The Kapolei-based alternative-energy technology developer said subsidiary Hoku Materials Inc. is amending its polysilicon supply agreement with Global Expertise Wafer Division, a wholly owned subsidiary of Germany-based Solar-Fabrik AG, to allow Hoku until May 31 to secure financing for the plant. It is a two-month extension from the previous deadline of March 31.
The extended deadline is the same as those set with two other Hoku customers, Japan-based Sanyo Electric Co. Ltd., and China-based Suntech Power Holdings Co. Ltd. Its other major customer, Solarfun Power Hong Kong Ltd., did not set a deadline.
"It aligns all of our contracts to have the same financing deadline," Chief Financial Officer Darryl Nakamoto said.
He declined to comment on the company's nonbinding deal with Merrill Lynch & Co. to borrow $185 million for the construction and start-up of the plant. Hoku said last week it will raise $25 million for the plant issuing more than 2.8 million shares of stock to Suntech and other investors. At that time, it also amended the agreement with Suntech to extend the financing deadline for the plant.

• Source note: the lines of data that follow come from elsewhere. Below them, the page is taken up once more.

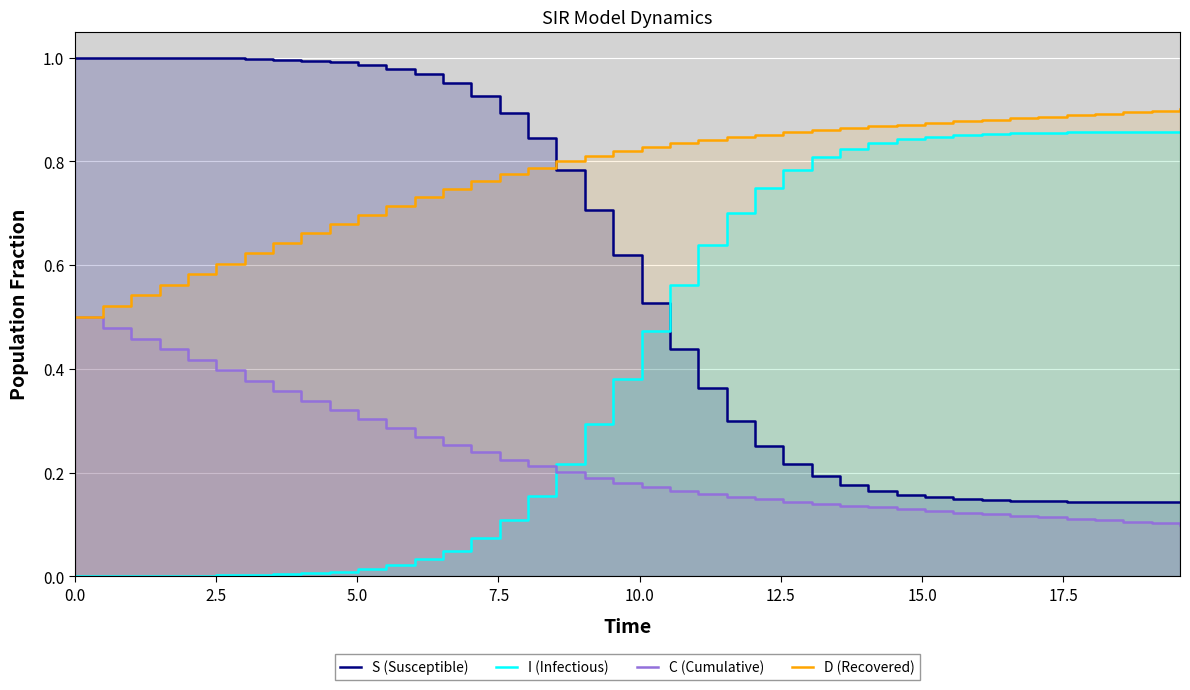

What is the maximum value shown in the chart?

1.0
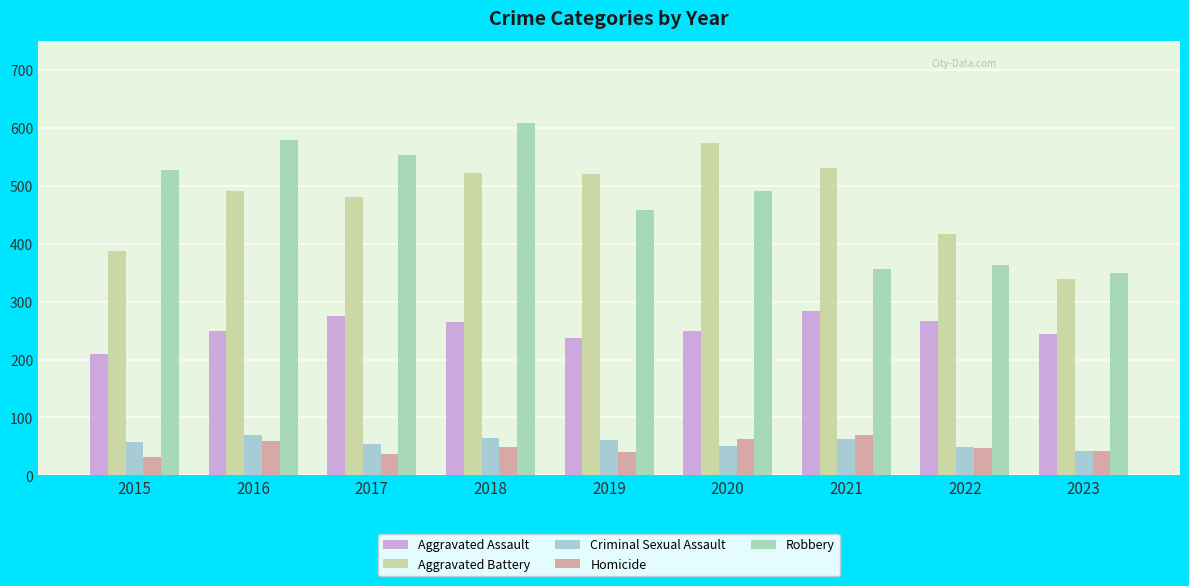

What is the sum of the Criminal Sexual Assault values at 2017 and 2018?

120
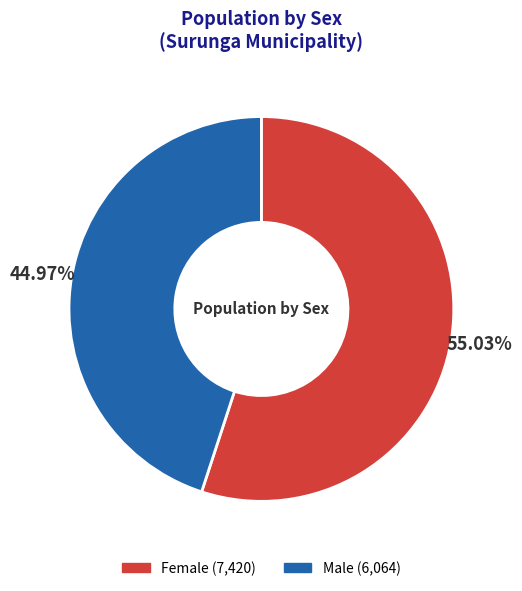

Which category has the biggest portion of the pie?

Female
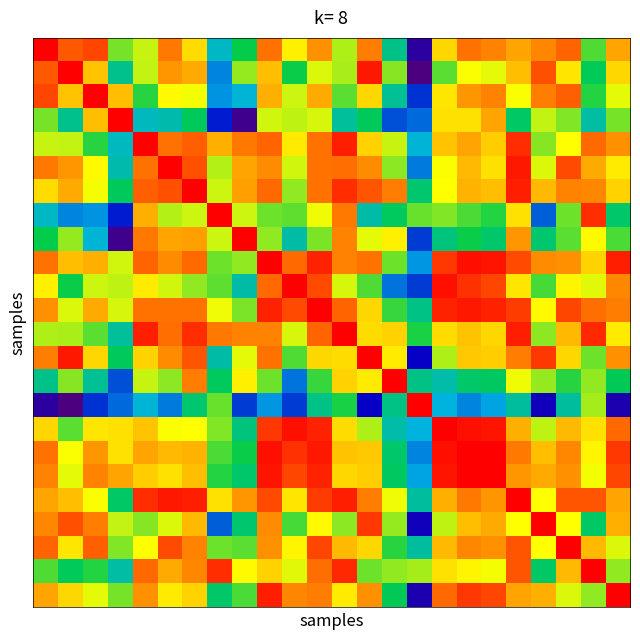

At how many categories does at least one series exceed 0?

24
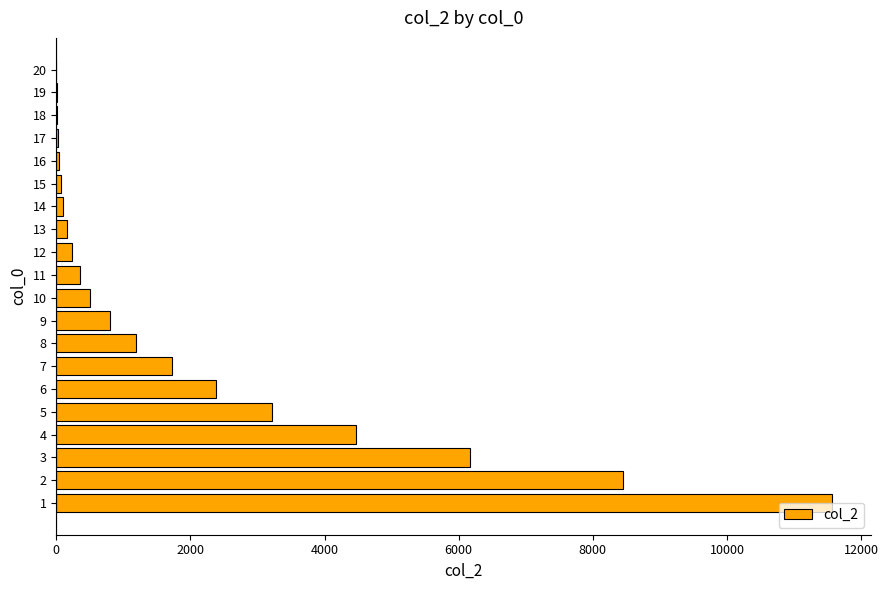

Is it true that the value at 2 is 8455?

True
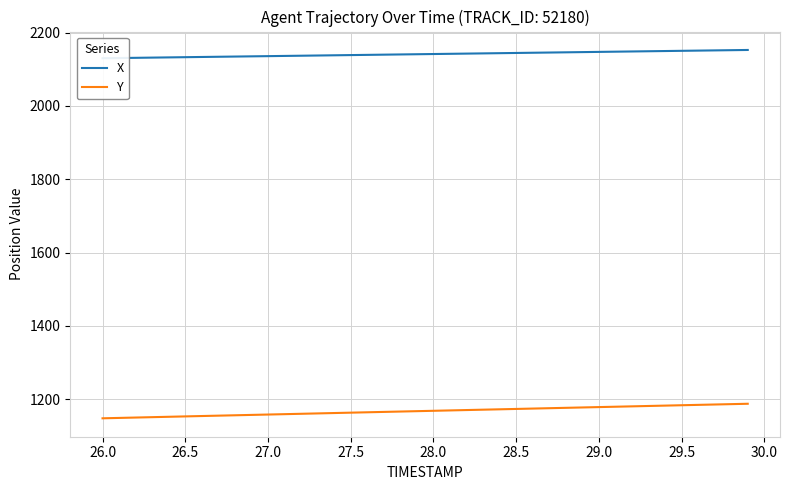

True or false: X and Y intersect in this chart.

False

The funding, in addition to other cash commitments from its polysilicon clients, will satisfy a requirement under the letter of intent with Merrill signed in early December. Hoku was required to raise an additional $35 million in cash under the agreement, which will expire on May 31 if neither Hoku nor Merrill takes action.
"Financing is the first hurdle, and it has taken longer than expected for Hoku," New York-based Piper Jaffray & Co. analyst Jesse Pichel said in an e-mail interview. "We have a neutral rating until we get more clarity. We are not confident, but are cautiously optimistic."
Hoku is relying on prepayments from Solar-Fabrik, Solarfun, Suntech, and Sanyo to finance the plant, which is expected to bring in up to $1.6 billion in revenue in 10 years from the contracts. That funding, along with the stock sale, company contributions and the unfinalized Merrill loan would put the company over the $400 million needed to complete the plant, Nakamoto said last week.
Hoku is required to meet production and financing milestones prior to its first shipment of polysilicon, a key material used in making solar panels, in 2009.